- What you should do -
Rewrite the material from its start through the line containing "- 그림에서는 ‘아날로그", replacing "물리 계층" with "1계층" wherever it occurs and leaving everything else unchanged.

- Records shown -
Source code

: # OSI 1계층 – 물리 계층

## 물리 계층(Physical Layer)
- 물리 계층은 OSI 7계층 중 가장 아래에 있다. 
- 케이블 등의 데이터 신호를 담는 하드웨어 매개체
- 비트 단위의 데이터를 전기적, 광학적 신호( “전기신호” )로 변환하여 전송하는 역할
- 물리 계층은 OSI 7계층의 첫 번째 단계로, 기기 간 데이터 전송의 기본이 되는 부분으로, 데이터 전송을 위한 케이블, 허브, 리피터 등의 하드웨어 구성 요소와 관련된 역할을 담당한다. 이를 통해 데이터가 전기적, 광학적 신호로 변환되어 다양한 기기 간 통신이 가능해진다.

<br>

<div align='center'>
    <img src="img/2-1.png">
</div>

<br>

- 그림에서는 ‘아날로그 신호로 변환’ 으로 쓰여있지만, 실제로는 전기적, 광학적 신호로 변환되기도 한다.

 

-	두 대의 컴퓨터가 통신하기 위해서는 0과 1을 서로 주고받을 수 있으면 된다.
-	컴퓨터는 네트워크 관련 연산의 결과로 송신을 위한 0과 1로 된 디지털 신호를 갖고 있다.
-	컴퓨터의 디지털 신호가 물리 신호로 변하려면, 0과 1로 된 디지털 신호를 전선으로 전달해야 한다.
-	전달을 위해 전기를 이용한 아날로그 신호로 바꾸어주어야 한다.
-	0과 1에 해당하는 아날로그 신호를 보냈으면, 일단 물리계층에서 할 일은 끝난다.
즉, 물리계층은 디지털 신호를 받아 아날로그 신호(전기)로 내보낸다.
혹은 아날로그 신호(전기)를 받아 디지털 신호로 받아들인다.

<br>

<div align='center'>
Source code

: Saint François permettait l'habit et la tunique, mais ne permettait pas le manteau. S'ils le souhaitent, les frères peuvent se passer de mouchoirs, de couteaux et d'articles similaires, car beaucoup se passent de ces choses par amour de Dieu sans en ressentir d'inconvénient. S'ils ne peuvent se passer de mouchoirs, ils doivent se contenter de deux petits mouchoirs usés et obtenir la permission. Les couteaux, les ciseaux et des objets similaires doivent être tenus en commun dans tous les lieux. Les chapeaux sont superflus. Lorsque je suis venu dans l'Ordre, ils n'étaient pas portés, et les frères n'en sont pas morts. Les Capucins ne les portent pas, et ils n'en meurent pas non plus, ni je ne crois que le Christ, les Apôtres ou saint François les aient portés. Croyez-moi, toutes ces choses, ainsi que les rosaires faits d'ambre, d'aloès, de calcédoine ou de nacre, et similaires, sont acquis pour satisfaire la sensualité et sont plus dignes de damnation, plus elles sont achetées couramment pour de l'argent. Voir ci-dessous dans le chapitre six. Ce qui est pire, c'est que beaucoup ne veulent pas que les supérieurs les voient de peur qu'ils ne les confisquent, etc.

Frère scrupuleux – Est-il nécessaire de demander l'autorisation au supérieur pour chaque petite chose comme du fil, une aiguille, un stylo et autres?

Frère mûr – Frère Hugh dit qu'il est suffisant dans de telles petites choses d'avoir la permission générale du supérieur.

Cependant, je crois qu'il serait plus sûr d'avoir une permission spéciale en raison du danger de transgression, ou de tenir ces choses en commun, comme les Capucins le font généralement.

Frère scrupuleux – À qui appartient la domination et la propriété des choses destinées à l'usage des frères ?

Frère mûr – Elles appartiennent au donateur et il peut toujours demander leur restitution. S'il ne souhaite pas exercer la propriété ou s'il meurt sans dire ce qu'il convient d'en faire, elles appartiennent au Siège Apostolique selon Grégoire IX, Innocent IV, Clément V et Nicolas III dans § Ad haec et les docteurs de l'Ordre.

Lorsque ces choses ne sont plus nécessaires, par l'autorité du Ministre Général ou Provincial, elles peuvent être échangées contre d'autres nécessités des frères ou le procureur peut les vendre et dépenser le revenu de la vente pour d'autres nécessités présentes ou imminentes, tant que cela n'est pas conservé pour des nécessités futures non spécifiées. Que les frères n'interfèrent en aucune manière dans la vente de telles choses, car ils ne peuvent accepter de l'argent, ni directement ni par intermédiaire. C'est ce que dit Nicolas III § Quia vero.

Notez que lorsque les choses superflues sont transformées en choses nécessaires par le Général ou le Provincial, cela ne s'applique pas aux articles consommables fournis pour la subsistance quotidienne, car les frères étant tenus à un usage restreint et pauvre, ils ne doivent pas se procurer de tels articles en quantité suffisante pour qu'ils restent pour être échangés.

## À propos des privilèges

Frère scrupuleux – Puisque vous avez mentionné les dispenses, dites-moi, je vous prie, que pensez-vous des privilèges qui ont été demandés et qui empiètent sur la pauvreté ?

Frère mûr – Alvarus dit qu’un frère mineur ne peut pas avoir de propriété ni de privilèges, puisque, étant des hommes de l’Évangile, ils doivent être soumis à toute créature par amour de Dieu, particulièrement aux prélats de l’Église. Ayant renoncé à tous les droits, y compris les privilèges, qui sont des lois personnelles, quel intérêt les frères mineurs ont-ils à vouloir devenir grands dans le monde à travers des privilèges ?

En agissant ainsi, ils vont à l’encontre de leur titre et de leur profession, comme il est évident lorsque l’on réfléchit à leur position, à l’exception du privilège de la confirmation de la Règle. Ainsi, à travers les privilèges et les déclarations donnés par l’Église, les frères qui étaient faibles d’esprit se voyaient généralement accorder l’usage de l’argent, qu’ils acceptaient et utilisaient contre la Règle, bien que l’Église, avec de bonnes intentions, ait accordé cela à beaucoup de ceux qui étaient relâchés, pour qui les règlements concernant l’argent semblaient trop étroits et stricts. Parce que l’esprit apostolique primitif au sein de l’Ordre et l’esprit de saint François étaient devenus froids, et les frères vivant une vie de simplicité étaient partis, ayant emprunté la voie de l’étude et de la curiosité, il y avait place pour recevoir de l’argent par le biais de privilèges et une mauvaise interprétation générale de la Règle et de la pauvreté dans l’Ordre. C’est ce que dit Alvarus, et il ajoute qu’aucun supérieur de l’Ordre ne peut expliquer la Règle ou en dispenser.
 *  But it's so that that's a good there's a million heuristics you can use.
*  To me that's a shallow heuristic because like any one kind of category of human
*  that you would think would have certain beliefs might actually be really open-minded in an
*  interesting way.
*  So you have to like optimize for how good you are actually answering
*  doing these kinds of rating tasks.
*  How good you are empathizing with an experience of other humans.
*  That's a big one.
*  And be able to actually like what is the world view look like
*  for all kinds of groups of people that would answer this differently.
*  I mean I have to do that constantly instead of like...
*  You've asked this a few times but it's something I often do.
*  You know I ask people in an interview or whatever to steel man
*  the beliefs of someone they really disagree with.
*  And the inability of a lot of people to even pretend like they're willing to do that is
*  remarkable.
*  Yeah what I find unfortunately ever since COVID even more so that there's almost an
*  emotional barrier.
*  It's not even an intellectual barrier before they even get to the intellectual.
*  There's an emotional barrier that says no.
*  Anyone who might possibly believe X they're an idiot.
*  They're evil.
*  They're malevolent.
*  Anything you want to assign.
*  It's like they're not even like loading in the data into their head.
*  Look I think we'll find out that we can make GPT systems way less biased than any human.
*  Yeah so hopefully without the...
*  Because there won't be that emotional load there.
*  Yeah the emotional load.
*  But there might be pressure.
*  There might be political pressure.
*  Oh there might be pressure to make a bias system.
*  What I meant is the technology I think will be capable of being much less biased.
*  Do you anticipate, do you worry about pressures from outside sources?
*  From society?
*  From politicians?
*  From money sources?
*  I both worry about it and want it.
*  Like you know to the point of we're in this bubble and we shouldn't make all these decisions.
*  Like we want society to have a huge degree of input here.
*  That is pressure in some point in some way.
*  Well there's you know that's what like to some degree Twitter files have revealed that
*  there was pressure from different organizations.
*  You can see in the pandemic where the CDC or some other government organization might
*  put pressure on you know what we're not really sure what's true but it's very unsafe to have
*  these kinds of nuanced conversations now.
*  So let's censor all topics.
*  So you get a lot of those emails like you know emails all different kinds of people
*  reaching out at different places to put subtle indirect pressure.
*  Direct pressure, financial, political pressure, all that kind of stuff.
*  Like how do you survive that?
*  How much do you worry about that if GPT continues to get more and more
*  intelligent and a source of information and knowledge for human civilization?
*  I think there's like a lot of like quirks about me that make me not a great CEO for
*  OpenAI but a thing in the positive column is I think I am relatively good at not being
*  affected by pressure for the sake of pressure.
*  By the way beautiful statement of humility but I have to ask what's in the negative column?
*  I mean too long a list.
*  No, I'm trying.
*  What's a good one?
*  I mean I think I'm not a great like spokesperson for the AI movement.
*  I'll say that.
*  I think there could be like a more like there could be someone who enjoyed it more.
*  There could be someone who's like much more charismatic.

- Result -
Source code

: # OSI 1계층 – 1계층

## 1계층(Physical Layer)
- 1계층은 OSI 7계층 중 가장 아래에 있다. 
- 케이블 등의 데이터 신호를 담는 하드웨어 매개체
- 비트 단위의 데이터를 전기적, 광학적 신호( “전기신호” )로 변환하여 전송하는 역할
- 1계층은 OSI 7계층의 첫 번째 단계로, 기기 간 데이터 전송의 기본이 되는 부분으로, 데이터 전송을 위한 케이블, 허브, 리피터 등의 하드웨어 구성 요소와 관련된 역할을 담당한다. 이를 통해 데이터가 전기적, 광학적 신호로 변환되어 다양한 기기 간 통신이 가능해진다.

<br>

<div align='center'>
    <img src="img/2-1.png">
</div>

<br>

- 그림에서는 ‘아날로그 신호로 변환’ 으로 쓰여있지만, 실제로는 전기적, 광학적 신호로 변환되기도 한다.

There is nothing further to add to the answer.